[Stored dataset items]
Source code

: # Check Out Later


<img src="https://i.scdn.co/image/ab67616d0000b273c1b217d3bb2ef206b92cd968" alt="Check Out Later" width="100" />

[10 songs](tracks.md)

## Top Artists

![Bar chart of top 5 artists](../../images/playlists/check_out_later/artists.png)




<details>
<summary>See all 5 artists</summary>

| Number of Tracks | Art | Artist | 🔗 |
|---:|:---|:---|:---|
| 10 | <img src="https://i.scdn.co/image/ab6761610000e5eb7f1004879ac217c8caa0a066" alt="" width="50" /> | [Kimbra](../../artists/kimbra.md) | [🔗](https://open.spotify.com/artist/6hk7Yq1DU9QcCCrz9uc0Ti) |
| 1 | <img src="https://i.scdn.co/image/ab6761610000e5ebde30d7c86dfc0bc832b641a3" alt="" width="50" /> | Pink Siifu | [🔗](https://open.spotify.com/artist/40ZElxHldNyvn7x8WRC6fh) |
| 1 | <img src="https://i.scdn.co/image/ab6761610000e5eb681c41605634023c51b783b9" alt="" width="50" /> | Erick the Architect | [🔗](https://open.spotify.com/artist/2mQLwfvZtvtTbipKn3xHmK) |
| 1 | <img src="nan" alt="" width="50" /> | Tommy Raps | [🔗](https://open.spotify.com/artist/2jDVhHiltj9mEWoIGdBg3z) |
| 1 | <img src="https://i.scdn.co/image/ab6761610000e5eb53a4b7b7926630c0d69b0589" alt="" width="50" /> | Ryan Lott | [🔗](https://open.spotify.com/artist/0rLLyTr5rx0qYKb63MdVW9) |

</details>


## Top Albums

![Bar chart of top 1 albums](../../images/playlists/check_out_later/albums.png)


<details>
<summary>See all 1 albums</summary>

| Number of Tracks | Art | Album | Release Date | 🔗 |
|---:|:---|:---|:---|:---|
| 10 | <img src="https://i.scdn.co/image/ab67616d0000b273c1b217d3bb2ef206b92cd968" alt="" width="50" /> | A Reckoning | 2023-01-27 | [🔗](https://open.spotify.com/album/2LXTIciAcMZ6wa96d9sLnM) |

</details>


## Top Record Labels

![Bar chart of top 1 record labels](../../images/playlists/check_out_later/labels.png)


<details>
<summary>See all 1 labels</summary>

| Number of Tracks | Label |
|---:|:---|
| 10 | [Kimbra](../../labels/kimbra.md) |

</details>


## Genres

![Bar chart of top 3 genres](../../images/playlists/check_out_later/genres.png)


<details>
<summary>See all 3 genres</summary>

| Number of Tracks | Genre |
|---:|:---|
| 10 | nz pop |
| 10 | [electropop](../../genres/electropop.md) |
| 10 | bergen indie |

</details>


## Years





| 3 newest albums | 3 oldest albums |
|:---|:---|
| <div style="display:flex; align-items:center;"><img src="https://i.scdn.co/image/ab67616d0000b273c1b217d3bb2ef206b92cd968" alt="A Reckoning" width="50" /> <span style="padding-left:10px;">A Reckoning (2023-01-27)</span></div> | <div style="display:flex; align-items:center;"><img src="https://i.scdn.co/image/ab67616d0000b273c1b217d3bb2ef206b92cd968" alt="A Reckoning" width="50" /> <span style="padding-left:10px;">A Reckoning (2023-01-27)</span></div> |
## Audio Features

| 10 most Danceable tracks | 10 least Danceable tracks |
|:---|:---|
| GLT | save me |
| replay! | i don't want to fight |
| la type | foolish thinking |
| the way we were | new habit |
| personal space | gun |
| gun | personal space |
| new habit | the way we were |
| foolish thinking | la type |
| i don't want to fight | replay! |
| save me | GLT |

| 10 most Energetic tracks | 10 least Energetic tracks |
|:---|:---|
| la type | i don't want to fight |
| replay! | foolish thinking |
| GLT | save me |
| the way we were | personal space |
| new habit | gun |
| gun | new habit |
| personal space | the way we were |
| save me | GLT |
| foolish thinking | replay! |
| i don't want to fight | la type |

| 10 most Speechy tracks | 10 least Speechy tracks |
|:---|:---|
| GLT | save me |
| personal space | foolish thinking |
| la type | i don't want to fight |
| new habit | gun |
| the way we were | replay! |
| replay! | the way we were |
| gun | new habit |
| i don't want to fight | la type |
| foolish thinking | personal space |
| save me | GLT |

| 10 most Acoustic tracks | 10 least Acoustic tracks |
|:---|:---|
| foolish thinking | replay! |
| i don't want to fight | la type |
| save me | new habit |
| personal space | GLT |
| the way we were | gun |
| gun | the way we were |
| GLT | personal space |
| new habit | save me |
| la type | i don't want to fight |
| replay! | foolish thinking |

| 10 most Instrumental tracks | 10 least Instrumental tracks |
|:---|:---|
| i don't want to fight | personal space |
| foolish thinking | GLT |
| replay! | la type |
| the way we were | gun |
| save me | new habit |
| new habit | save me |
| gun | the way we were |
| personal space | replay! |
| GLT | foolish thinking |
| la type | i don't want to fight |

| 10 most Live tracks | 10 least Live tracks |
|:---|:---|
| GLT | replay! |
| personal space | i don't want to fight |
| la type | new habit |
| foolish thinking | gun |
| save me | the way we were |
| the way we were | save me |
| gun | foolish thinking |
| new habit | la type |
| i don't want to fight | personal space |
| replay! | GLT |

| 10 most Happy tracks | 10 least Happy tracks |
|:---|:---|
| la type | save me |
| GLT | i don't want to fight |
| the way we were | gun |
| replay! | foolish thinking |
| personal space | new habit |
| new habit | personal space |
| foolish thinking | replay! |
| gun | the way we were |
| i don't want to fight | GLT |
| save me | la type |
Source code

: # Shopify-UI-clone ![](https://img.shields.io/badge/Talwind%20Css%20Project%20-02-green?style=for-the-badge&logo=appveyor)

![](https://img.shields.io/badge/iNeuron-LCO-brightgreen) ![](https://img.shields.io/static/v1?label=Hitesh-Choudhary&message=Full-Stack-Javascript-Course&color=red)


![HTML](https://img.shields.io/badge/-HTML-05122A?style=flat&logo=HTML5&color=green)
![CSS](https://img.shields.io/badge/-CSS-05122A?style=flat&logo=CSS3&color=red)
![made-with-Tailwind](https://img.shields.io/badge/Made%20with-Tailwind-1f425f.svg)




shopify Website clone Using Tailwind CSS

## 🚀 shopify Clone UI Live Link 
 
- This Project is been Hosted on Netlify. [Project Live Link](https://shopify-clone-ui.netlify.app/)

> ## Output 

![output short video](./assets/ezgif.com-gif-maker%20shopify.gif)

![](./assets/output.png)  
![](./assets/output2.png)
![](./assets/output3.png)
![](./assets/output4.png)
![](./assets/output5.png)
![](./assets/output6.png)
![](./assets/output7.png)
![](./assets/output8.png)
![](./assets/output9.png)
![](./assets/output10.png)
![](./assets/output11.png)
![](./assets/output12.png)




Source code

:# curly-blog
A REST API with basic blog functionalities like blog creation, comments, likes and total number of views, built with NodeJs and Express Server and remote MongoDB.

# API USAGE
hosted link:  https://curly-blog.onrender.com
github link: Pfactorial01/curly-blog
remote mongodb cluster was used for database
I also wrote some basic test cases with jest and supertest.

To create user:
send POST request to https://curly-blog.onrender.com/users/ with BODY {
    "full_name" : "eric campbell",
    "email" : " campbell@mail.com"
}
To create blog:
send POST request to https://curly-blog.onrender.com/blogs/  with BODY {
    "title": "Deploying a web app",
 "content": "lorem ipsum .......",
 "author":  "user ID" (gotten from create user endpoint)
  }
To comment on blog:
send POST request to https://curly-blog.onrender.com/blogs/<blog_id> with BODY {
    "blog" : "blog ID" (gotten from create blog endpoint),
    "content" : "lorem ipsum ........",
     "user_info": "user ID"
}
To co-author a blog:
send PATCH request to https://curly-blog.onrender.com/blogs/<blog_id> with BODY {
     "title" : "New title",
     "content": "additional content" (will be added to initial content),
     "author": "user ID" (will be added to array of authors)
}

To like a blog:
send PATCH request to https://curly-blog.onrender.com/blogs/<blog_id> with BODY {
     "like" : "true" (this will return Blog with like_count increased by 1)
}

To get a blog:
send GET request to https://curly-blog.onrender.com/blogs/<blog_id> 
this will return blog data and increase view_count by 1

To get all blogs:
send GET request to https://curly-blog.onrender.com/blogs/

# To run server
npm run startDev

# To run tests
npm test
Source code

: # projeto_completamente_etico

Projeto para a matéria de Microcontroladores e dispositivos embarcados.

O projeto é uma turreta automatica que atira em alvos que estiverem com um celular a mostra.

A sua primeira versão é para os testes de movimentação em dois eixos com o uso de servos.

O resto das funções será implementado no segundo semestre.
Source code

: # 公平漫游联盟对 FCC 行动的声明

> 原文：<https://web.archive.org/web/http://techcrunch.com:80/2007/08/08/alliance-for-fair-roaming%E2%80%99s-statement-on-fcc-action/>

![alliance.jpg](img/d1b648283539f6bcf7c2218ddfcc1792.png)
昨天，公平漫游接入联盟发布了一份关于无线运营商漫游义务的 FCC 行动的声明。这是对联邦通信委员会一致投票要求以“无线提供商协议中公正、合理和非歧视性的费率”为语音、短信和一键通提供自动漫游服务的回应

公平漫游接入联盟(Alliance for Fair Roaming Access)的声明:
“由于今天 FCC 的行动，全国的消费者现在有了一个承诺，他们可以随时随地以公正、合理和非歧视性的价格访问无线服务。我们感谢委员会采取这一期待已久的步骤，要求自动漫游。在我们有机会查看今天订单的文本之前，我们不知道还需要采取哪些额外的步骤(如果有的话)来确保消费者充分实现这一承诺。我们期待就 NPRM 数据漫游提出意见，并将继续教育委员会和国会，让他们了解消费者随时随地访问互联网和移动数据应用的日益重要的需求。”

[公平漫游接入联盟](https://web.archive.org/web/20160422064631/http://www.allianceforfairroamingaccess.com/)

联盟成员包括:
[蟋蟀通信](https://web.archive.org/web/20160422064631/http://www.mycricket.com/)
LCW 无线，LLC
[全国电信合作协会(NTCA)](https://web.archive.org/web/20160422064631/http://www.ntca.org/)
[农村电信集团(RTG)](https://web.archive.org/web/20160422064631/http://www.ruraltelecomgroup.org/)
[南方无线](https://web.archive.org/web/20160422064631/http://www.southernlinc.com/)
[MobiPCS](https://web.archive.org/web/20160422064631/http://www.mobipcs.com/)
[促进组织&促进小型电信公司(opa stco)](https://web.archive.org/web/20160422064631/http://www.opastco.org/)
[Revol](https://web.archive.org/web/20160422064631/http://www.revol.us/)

▶ **JOB**:
All lines above from the line with "least Acoustic tracks |" through the line with "type | save me |", both included, are to be set down exactly, with nothing else.

▶ **OUTPUT OF THE EXERCISE**:
| 10 most Acoustic tracks | 10 least Acoustic tracks |
|:---|:---|
| foolish thinking | replay! |
| i don't want to fight | la type |
| save me | new habit |
| personal space | GLT |
| the way we were | gun |
| gun | the way we were |
| GLT | personal space |
| new habit | save me |
| la type | i don't want to fight |
| replay! | foolish thinking |

| 10 most Instrumental tracks | 10 least Instrumental tracks |
|:---|:---|
| i don't want to fight | personal space |
| foolish thinking | GLT |
| replay! | la type |
| the way we were | gun |
| save me | new habit |
| new habit | save me |
| gun | the way we were |
| personal space | replay! |
| GLT | foolish thinking |
| la type | i don't want to fight |

| 10 most Live tracks | 10 least Live tracks |
|:---|:---|
| GLT | replay! |
| personal space | i don't want to fight |
| la type | new habit |
| foolish thinking | gun |
| save me | the way we were |
| the way we were | save me |
| gun | foolish thinking |
| new habit | la type |
| i don't want to fight | personal space |
| replay! | GLT |

| 10 most Happy tracks | 10 least Happy tracks |
|:---|:---|
| la type | save me |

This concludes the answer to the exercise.